> [PROBLEM STATEMENT]:
Output every record exactly, apart from its images.

***

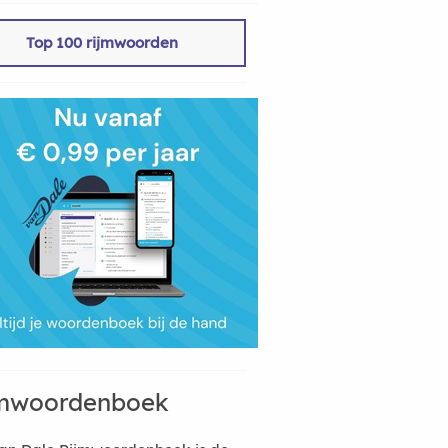
Top 100 rijmwoorden
mwoordenboek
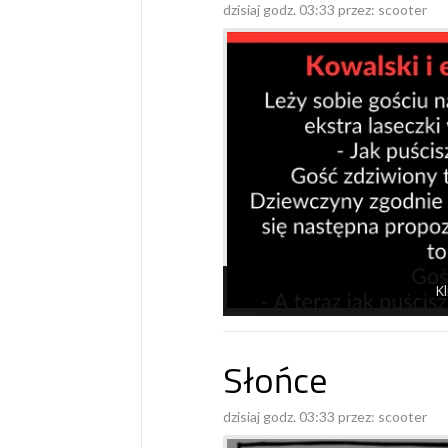
dzisiaj godz. 03:33 przez:
scooter
Kl
Słońce
dzisiaj godz. 03:33 przez:
scooter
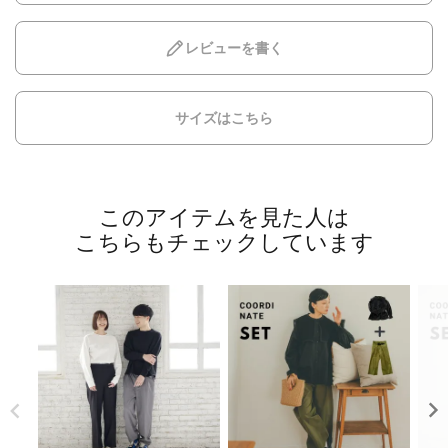
レビューを書く
サイズはこちら
このアイテムを見た人は
こちらもチェックしています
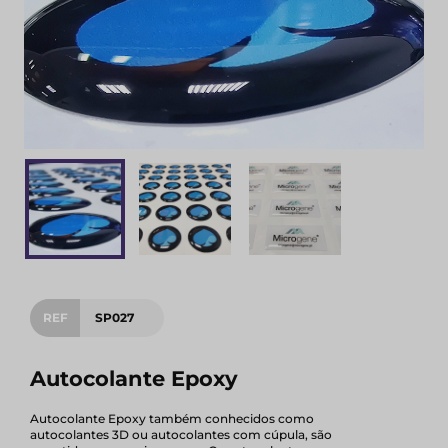
REF
SP027
Autocolante Epoxy
Autocolante Epoxy também conhecidos como
autocolantes 3D ou autocolantes com cúpula, são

***

> [RESULT OF THE TASK]:
Top 100 rijmwoorden
mwoordenboek
dzisiaj godz. 03:33 przez:
scooter
Kl
Słońce
dzisiaj godz. 03:33 przez:
scooter
レビューを書く
サイズはこちら
このアイテムを見た人は
こちらもチェックしています
REF
SP027
Autocolante Epoxy
Autocolante Epoxy também conhecidos como
autocolantes 3D ou autocolantes com cúpula, são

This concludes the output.